A successful cooperation of the Department of Applied Ecology with the Babeș-Bolyai University from Cluj, Romania, resulted in the publication of a new scientific paper, co-authored by Professor Branko Glamuzina, PhD, and published in the WoS Q1 journal Spectrochimica Acta Part A: Molecular and Biomolecular Spectroscopy.
Professor Branko Glamuzina, PhD, scientist from the Department of Applied Ecology of the University of Dubrovnik, in co-authorship with Professor Simon Cinta Pinzaru and other scientists from the Babeș-Bolyai University from Cluj, Romania, published the scientific paper ‘SERS of cylindrospermopsin cyanotoxin: Prospects for quantitative analysis in solution and in fish tissue’ in the journal Spectrochimica Acta Part A: Molecular and Biomolecular Spectroscopy, indexed in the first quartile (Q1) of the Web of Science (WoS) base.
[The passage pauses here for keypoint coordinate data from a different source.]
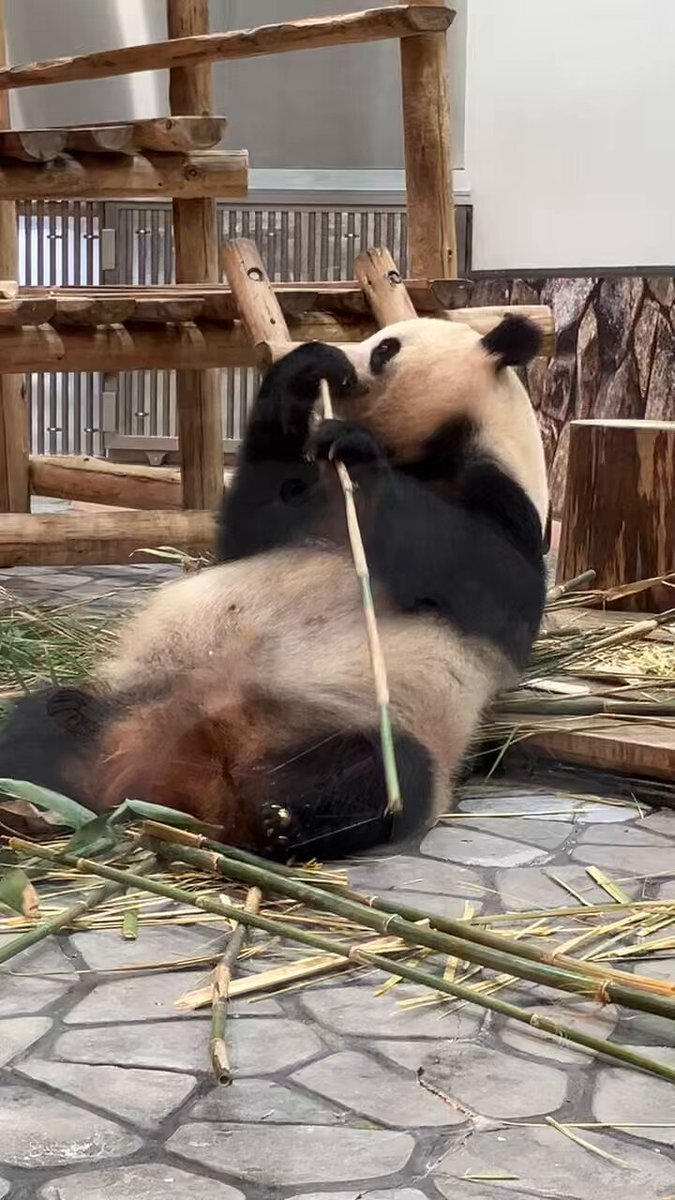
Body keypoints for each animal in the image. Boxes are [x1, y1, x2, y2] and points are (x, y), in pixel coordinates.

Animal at [0, 314, 548, 861]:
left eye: (385, 348)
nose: (341, 364)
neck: (430, 450)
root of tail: (180, 782)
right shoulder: (296, 506)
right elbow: (255, 519)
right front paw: (301, 373)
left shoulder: (502, 498)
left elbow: (486, 574)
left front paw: (357, 449)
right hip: (126, 704)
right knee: (42, 724)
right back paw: (27, 796)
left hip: (368, 726)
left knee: (374, 775)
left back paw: (280, 820)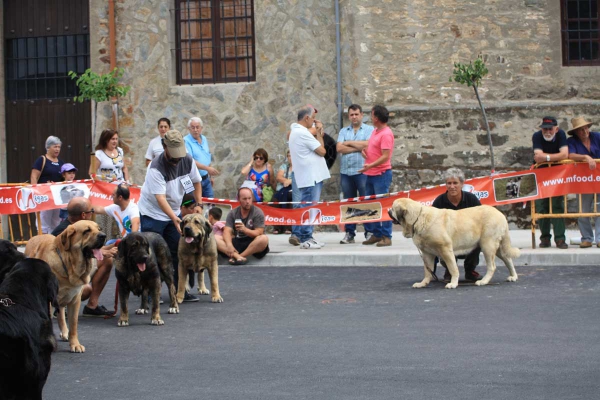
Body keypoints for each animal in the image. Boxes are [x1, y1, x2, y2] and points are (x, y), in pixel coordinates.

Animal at [24, 219, 105, 354]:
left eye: (98, 229)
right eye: (87, 231)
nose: (103, 236)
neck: (69, 264)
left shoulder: (75, 299)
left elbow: (73, 324)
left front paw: (75, 344)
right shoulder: (47, 301)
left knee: (61, 312)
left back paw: (64, 332)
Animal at [390, 198, 520, 290]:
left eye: (392, 208)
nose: (388, 210)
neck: (417, 218)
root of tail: (501, 215)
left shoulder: (446, 250)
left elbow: (453, 268)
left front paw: (453, 283)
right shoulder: (427, 254)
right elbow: (428, 270)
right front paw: (423, 283)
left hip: (487, 245)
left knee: (492, 266)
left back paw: (483, 281)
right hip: (498, 248)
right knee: (508, 260)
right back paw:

This scientific paper continues a fruitful cooperation of the University of Dubrovnik and its Department of Applied Ecology with the Babeș-Bolyai University from Cluj, Romania. The cooperation started with FP7 Marie Curie Programme and Jadransers project, and it resulted in a series of scientific papers and ongoing research of marine bio resources in biotechnology and biomedicine.
The research relating to this paper was partly funded by the University of Dubrovnik through the VIF scheme in 2019, which was granted to the Croatian co-author.
The journal Spectrochimica Acta Part A: Molecular and Biomolecular Spectroscopy has the IF (impact factor) of 4.831 for 2021, and is ranked as the 5th out of 43 journals in the Spectroscopy category.
The article is available at the following link:
https://www.sciencedirect.com/science/article/pii/S1386142522011325
Cylindrospermopsin (CYN), a cyanotoxin occurring in environmental waters as a cyanobacteria metabolite, has recently raised an increased interest both in the scientific community and the environmental, food control and health care bodies due an increased incidence of the reports on poisoning and the lack of prompt, effective detection and monitoring techniques. The paper reports a comprehensive Raman and SERS spectroscopy analyses on this cyanotoxin and provides a detailed characterisation of the vibrational Raman signal based on DFT calculation as well as the adsorption properties with respect to the silver nanoparticles surface. A quantitative SERS analysis was done for the concentrations range from 0.218 nM to 2.18 µM in aqueous solution. Furthermore, the SERS discrimination of intoxicated and healthy fish tissue was researched by means of a linear discriminant analysis. Significant changes in the SERS signal of the toxic tissue compared to the normal one allowed a clear and fast differentiation of the toxic tissue with 100% specificity/sensitivity. The cross-validation procedure provided 100% clear separation based on the SERS data. The results open up reliable perspectives for the SERS monitoring of the marine environment, especially in mussel-rich areas such as the Bay of Malin Ston.